You can close your eyes to the things you don’t want to see but you can’t close your heart to the things you don’t want to feel.

-Johnny Depp

I was just on Facebook and as I scanned through the numerous pretty pictures with inspiring quotes and affirmations, I was pleased to happen across this one post linking to Elephant Journal with an article on healing and pain, Pain is a Process; Honor It . In this article the author, Christine Gutierrez, is referring to the type of pain that comes from life’s bum deals, you know, the heartaches, failures, cruelties and unfairness, lessons of loss and grief, disappointments, etc. To heal this pain, she explains, there is a process that needs to take place, and this process doesn’t always come in the package of positive thinking and affirmations – sometimes the process needs to include the messy moments, the sadness, and hurt.  I especially like her line, “No matter how good we may get at tracking a storm, the beauty of nature is that she does her own thing. Sometimes it hurts, but it is what it is.”

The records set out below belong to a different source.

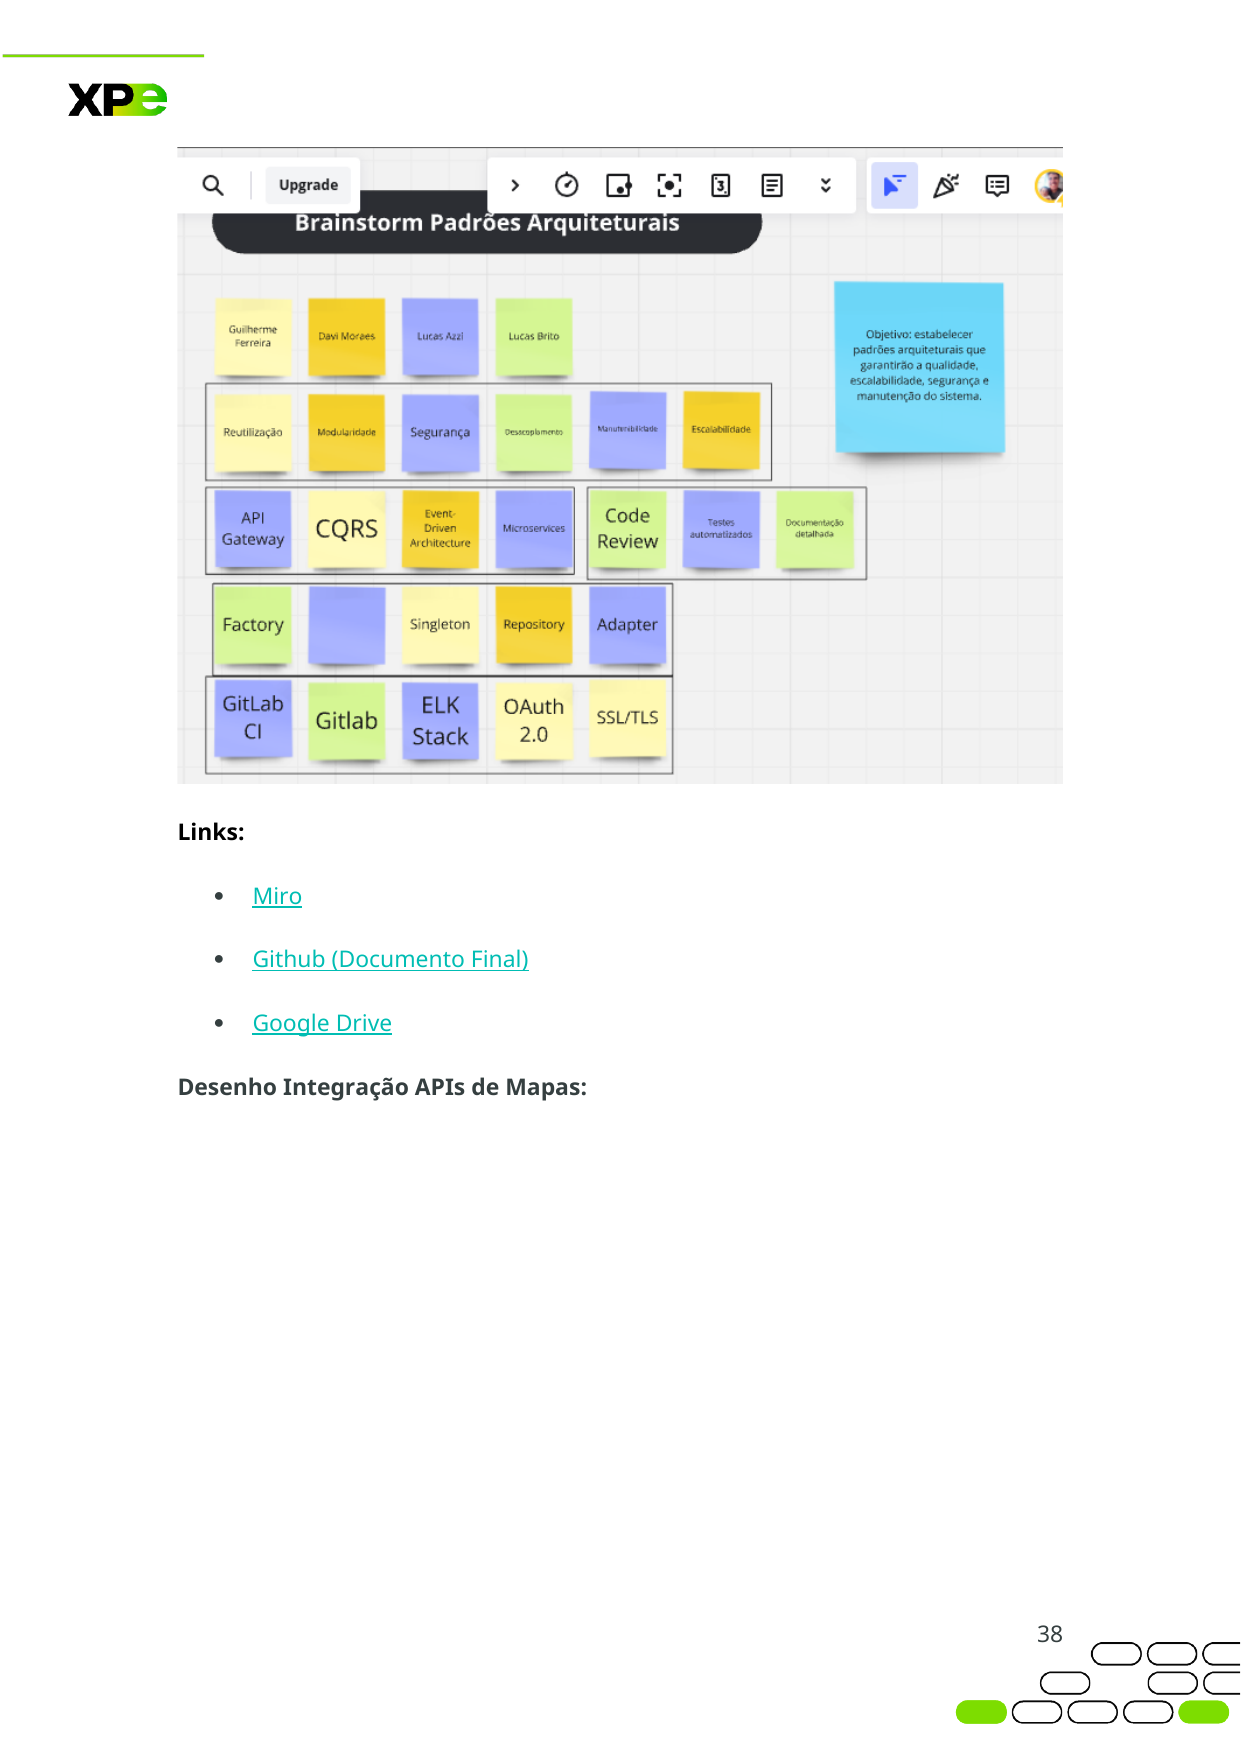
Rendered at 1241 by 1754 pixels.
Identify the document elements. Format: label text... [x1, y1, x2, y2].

picture [955, 1642, 1241, 1724]
text Links: [177, 816, 1063, 847]
list Google Drive [215, 1007, 1063, 1038]
list Github (Documento Final) [215, 943, 1063, 974]
text Desenho Integração APIs de Mapas: [177, 1070, 1063, 1102]
picture [2, 51, 1063, 784]
list Miro [215, 880, 1063, 911]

Reading this article was like a sigh of relief! Tbh [to be honest] I get really disconcerted when I hear “keep your chin up”, or, my personal favourite, “stay positive” when I’m really down. It seems to me that some of this proper, tea party talk has roots in the idea that it’s not okay to show your emotions, that it’s weak and improper, and god forbid imposing on another. Or, rather, if you just wish it away it will be no longer… Really? So you just learned some really crappy news or maybe you’re sorting through some painful childhood stuff. I for one, am not going to tell you how to feel, how to be, or when to be it. I can see how it would be radically confusing to chant messages of light and optimism when every cell of your being is aching in grief. And, it’s my opinion that if you look a little deeper at this notion of “staying positive” there’s a shadow called fear walking beside the mind-set. Yep, people are afraid to feel emotions, afraid to show emotions, and afraid to witness another’s emotions because this makes them feel uncomfortable, or better yet, vulnerable.

I once read that to watch a young child be with their emotions is a good example of healthy expression. When it comes to feelings, toddlers have a natural ability to flow from moment to moment – they can go from peaceful, happy play to abrupt tears and cries, and then, like the flick of a light switch, back to peaceful, happy play. I wonder, what would it be like to let our feelings move through us in this way rather than stuffing them deep down where they can do the lethal damage? Now I’m not saying we should all regress to childhood tantrums in the schoolyard, but I am suggesting to feel is good, and to feel all of it. It’s okay to cry, to be messy, to be angry and sad. This is all a part of the human experience we call life. As Dolly Parton said, You can’t have the rainbow without the rain.” And really could we even know happiness without it’s polar opposite of sadness?

So I say befriend your emotions – all of them. Acknowledge and accept them, and when the time is right, find a place and a way to be with them. Maybe something you do is journalling; some like poetry, painting, talking with a friend or therapist, watching a chick flick… whatever opens the dam and lets you feel and express. Personally I have found my yoga and yoga therapy to be the most healthy and effective ways to get in touch with what’s really going on. My promise to you is feeling the ugly won’t make you ugly. I’m betting that if you find authentic and productive ways to be with your emotions, your body, your being, will thank you for it. To quote Ms. Gutierrez, “This to me is the true art of healing – to allow the healing to be what it is.”